Vianny Natugonza will defend his PhD dissertation on the 18th of June 2020, at 13.00 GMT.

A comparative analysis of ecosystem models of Lake Victoria (East Africa).

A unique opportunity for those not in Iceland to observe a doctoral defence of one of our scholars. In the new COVID-19 circumstances the defence will take place online, with participation from around the globe, in Uganda, the UK, Belgium and in Iceland. To join in support, or if you are interested to hear about implementation of ecosystem-based fisheries management (EBFM) for Lake Victoria, follow this link

Vianny joined the Fisheries Training Programme as a fellow in 2015 and completed the Stock Assessment line of specialisation. He worked at the University of Akureyri under the supervision of Hreidar Thor Valtysson and Steingrimur Jonsson, and completed a project titled “Improving fisheries management strategies for Lake Victoria by means of ecological modelling optimization” ( Vianny was awarded a postgraduate scholarship and begun his doctoral studies in 2017 at the University of Iceland, School of Engineering and Natural Sciences. Under the supervision and advice of Gunnar Stefansson, Erla Sturludottir, Chrispine Nyamweya, and Tumi Tomasson, and with the support of the National Fisheries Resources Research Institute (NaFIRRI) in Uganda.

Vianny is the fourteenth fellow to complete his Ph.D. under FTP scholarship. We all congratulate him on this major milestone in his professional life. His thesis will be made available online after the defence. The abstract is below.



The advent of ecosystem-based fisheries management (EBFM) in recent years has expanded the scope of fisheries management, where policies are aimed not only at maximizing production (or biological yield) but also maintaining an optimal balance between socio-economic and conservation objectives when utilizing aquatic living resources.

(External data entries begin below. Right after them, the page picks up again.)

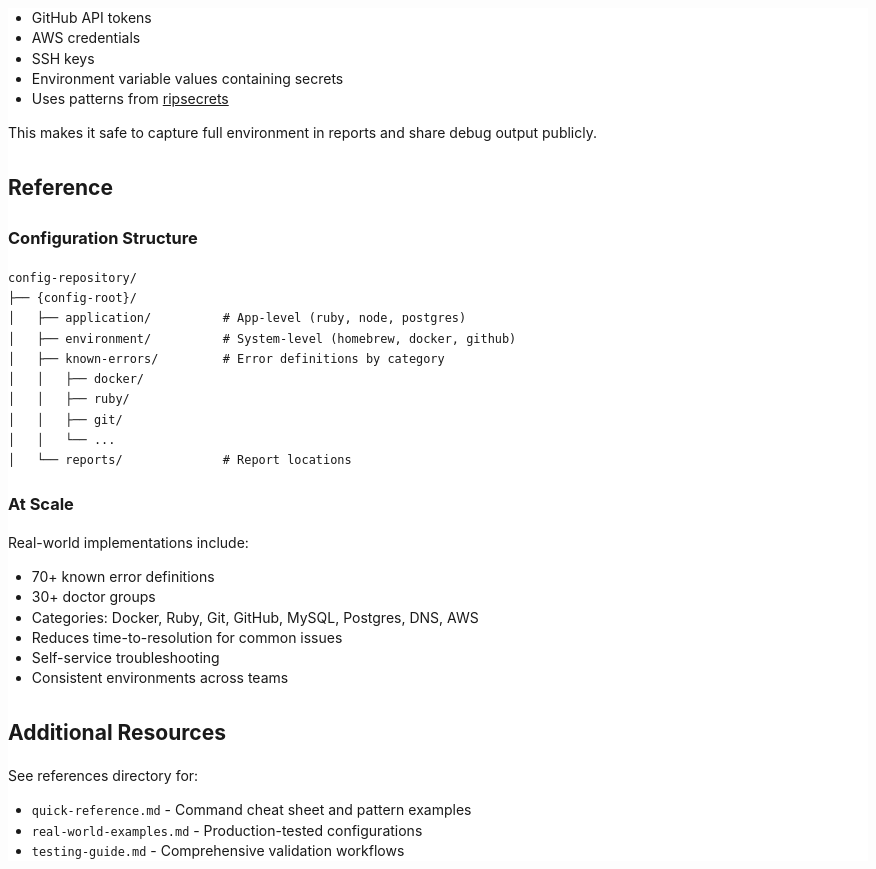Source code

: - GitHub API tokens
- AWS credentials
- SSH keys
- Environment variable values containing secrets
- Uses patterns from [ripsecrets](https://github.com/sirwart/ripsecrets)

This makes it safe to capture full environment in reports and share debug output publicly.

## Reference

### Configuration Structure

```
config-repository/
├── {config-root}/
│   ├── application/          # App-level (ruby, node, postgres)
│   ├── environment/          # System-level (homebrew, docker, github)
│   ├── known-errors/         # Error definitions by category
│   │   ├── docker/
│   │   ├── ruby/
│   │   ├── git/
│   │   └── ...
│   └── reports/              # Report locations
```

### At Scale

Real-world implementations include:

- 70+ known error definitions
- 30+ doctor groups
- Categories: Docker, Ruby, Git, GitHub, MySQL, Postgres, DNS, AWS
- Reduces time-to-resolution for common issues
- Self-service troubleshooting
- Consistent environments across teams

## Additional Resources

See references directory for:

- `quick-reference.md` - Command cheat sheet and pattern examples
- `real-world-examples.md` - Production-tested configurations
- `testing-guide.md` - Comprehensive validation workflows
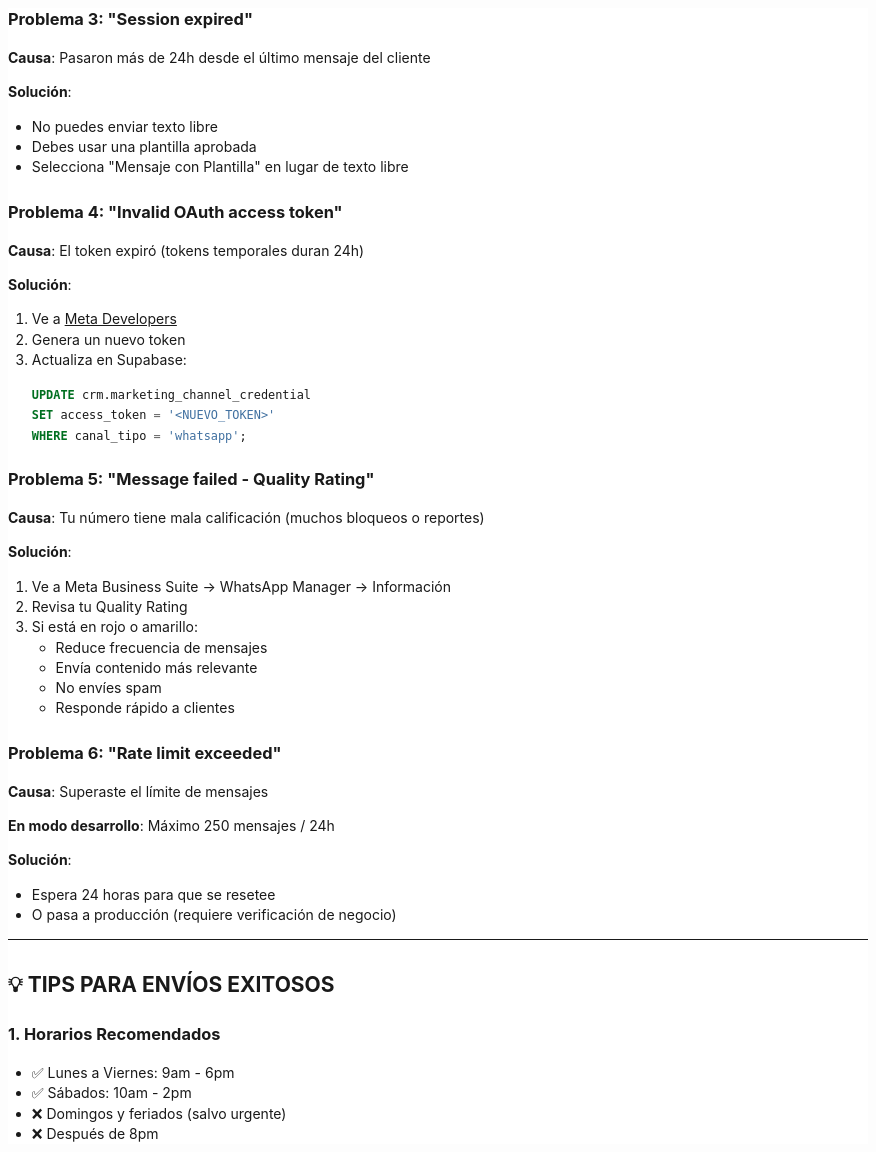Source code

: ### **Problema 3: "Session expired"**

**Causa**: Pasaron más de 24h desde el último mensaje del cliente

**Solución**:
- No puedes enviar texto libre
- Debes usar una plantilla aprobada
- Selecciona "Mensaje con Plantilla" en lugar de texto libre

### **Problema 4: "Invalid OAuth access token"**

**Causa**: El token expiró (tokens temporales duran 24h)

**Solución**:
1. Ve a [Meta Developers](https://developers.facebook.com)
2. Genera un nuevo token
3. Actualiza en Supabase:
   ```sql
   UPDATE crm.marketing_channel_credential
   SET access_token = '<NUEVO_TOKEN>'
   WHERE canal_tipo = 'whatsapp';
   ```

### **Problema 5: "Message failed - Quality Rating"**

**Causa**: Tu número tiene mala calificación (muchos bloqueos o reportes)

**Solución**:
1. Ve a Meta Business Suite → WhatsApp Manager → Información
2. Revisa tu Quality Rating
3. Si está en rojo o amarillo:
   - Reduce frecuencia de mensajes
   - Envía contenido más relevante
   - No envíes spam
   - Responde rápido a clientes

### **Problema 6: "Rate limit exceeded"**

**Causa**: Superaste el límite de mensajes

**En modo desarrollo**: Máximo 250 mensajes / 24h

**Solución**:
- Espera 24 horas para que se resetee
- O pasa a producción (requiere verificación de negocio)

---

## 💡 TIPS PARA ENVÍOS EXITOSOS

### **1. Horarios Recomendados**
- ✅ Lunes a Viernes: 9am - 6pm
- ✅ Sábados: 10am - 2pm
- ❌ Domingos y feriados (salvo urgente)
- ❌ Después de 8pm
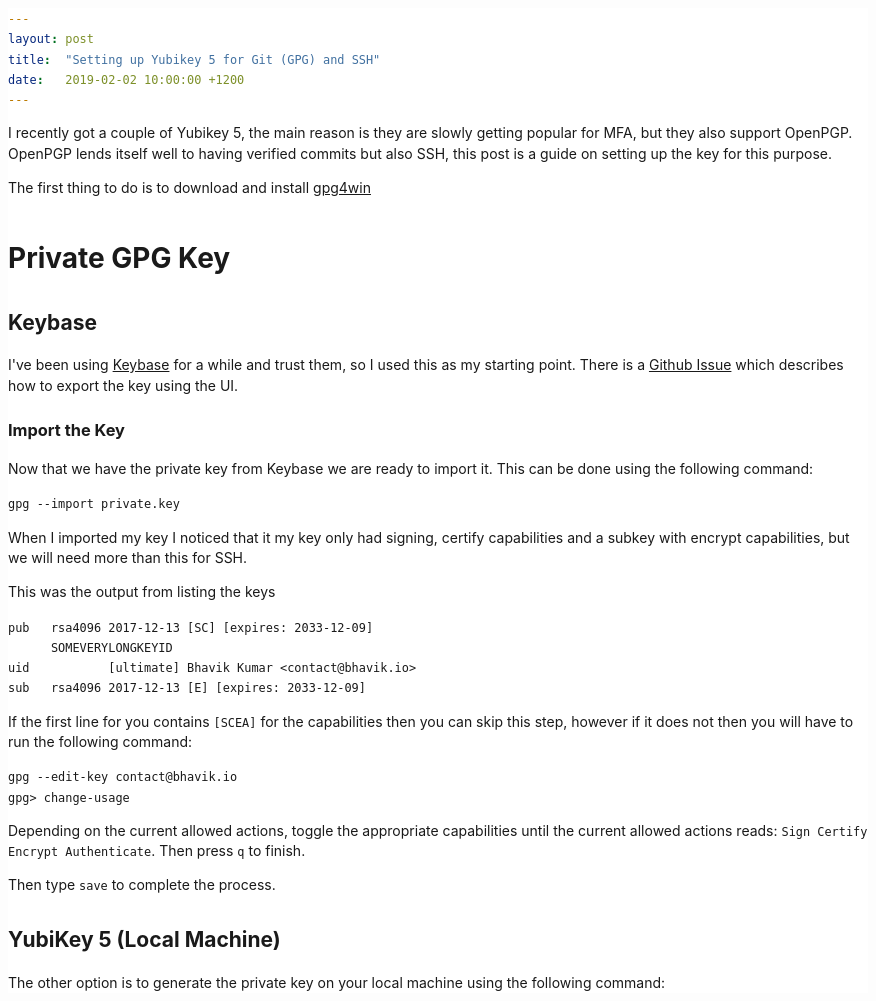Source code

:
 ```yaml
---
layout: post
title:  "Setting up Yubikey 5 for Git (GPG) and SSH"
date:   2019-02-02 10:00:00 +1200
---
```

I recently got a couple of Yubikey 5, the main reason is they are slowly getting popular for MFA, but they also support OpenPGP. OpenPGP lends itself well to having verified commits but also SSH, this post is a guide on setting up the key for this purpose.

The first thing to do is to download and install [gpg4win](https://www.gpg4win.org/download.html)

# Private GPG Key
## Keybase
I've been using [Keybase](https://keybase.io) for a while and trust them, so I used this as my starting point. There is a [Github Issue](https://github.com/keybase/keybase-issues/issues/1773) which describes how to export the key using the UI.

### Import the Key
Now that we have the private key from Keybase we are ready to import it. This can be done using the following command:

```
gpg --import private.key
```

When I imported my key I noticed that it my key only had signing, certify capabilities and a subkey with encrypt capabilities, but we will need more than this for SSH.

This was the output from listing the keys
```
pub   rsa4096 2017-12-13 [SC] [expires: 2033-12-09]
      SOMEVERYLONGKEYID
uid           [ultimate] Bhavik Kumar <contact@bhavik.io>
sub   rsa4096 2017-12-13 [E] [expires: 2033-12-09]
```

If the first line for you contains `[SCEA]` for the capabilities then you can skip this step, however if it does not then you will have to run the following command:

```
gpg --edit-key contact@bhavik.io
gpg> change-usage
```

Depending on the current allowed actions, toggle the appropriate capabilities until the current allowed actions reads: `Sign Certify Encrypt Authenticate`. Then press `q` to finish.

Then type `save` to complete the process.

## YubiKey 5 (Local Machine)
The other option is to generate the private key on your local machine using the following command:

Ecosystem models help to assimilate diverse information on the drivers of ecosystem change, thereby providing integrated assessment and advice that is needed for EBFM. Different ecosystem models, however, often provide different predictions. This uncertainty is one of the major challenges impeding their use in EBFM. This study aims to explore the effect of model complexity and data uncertainty on policy evaluations, which could impact advice for EBFM. This objective is addressed in six papers.